DATA PROVIDED:

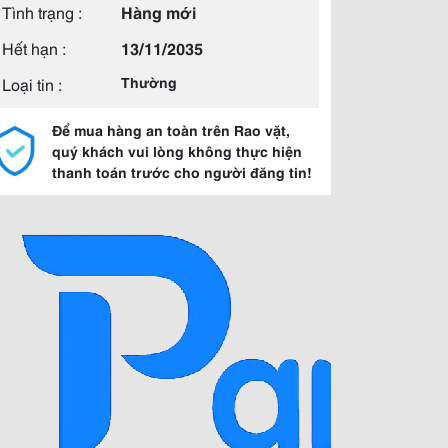
Tình trạng :
Hàng mới
Hết hạn :
13/11/2035
Loại tin :
Thường
Để mua hàng an toàn trên Rao vặt,
quý khách vui lòng không thực hiện
thanh toán trước cho người đăng tin!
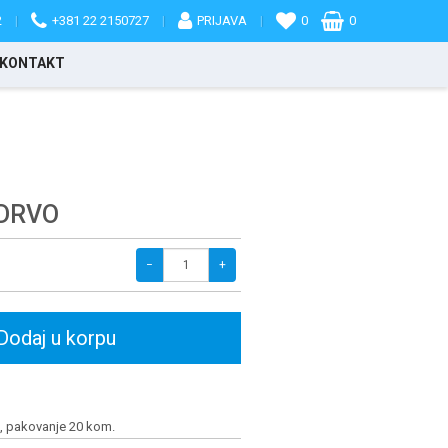
2
|
+381 22 2150727
|
PRIJAVA
|
0
0
KONTAKT
 DRVO
−
+
Dodaj u korpu
, pakovanje 20 kom.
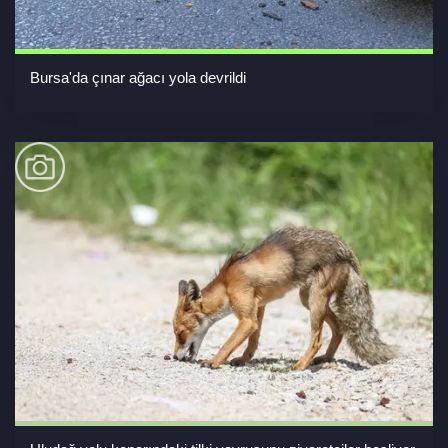
Bursa'da çınar ağacı yola devrildi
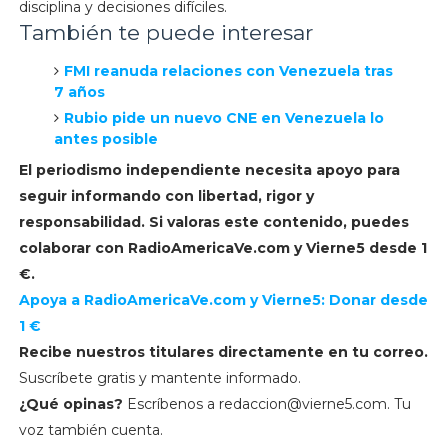
disciplina y decisiones difíciles.
También te puede interesar
FMI reanuda relaciones con Venezuela tras
7 años
Rubio pide un nuevo CNE en Venezuela lo
antes posible
El periodismo independiente necesita apoyo para
seguir informando con libertad, rigor y
responsabilidad. Si valoras este contenido, puedes
colaborar con
RadioAmericaVe.com y
Vierne5 desde 1
€.
Apoya a RadioAmericaVe.com y Vierne5: Donar desde
1 €
Recibe nuestros titulares directamente en tu correo.
Suscríbete gratis y mantente informado.
¿Qué opinas?
Escríbenos a
redaccion@vierne5.com
. Tu
voz también cuenta.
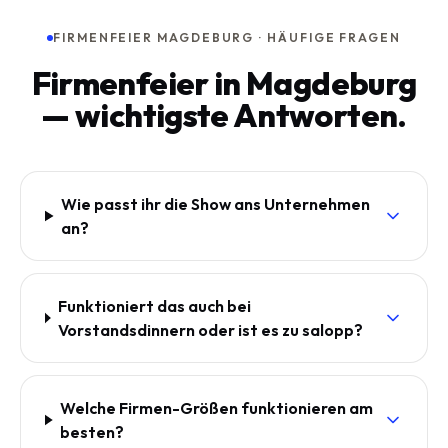
FIRMENFEIER MAGDEBURG · HÄUFIGE FRAGEN
Firmenfeier in Magdeburg
— wichtigste Antworten.
Wie passt ihr die Show ans Unternehmen
an?
Funktioniert das auch bei
Vorstandsdinnern oder ist es zu salopp?
Welche Firmen-Größen funktionieren am
besten?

TASK:
To answer, copy each line from the material above that has the word "Venezuela".

OUTPUT BELOW:
FMI reanuda relaciones con Venezuela tras
Rubio pide un nuevo CNE en Venezuela lo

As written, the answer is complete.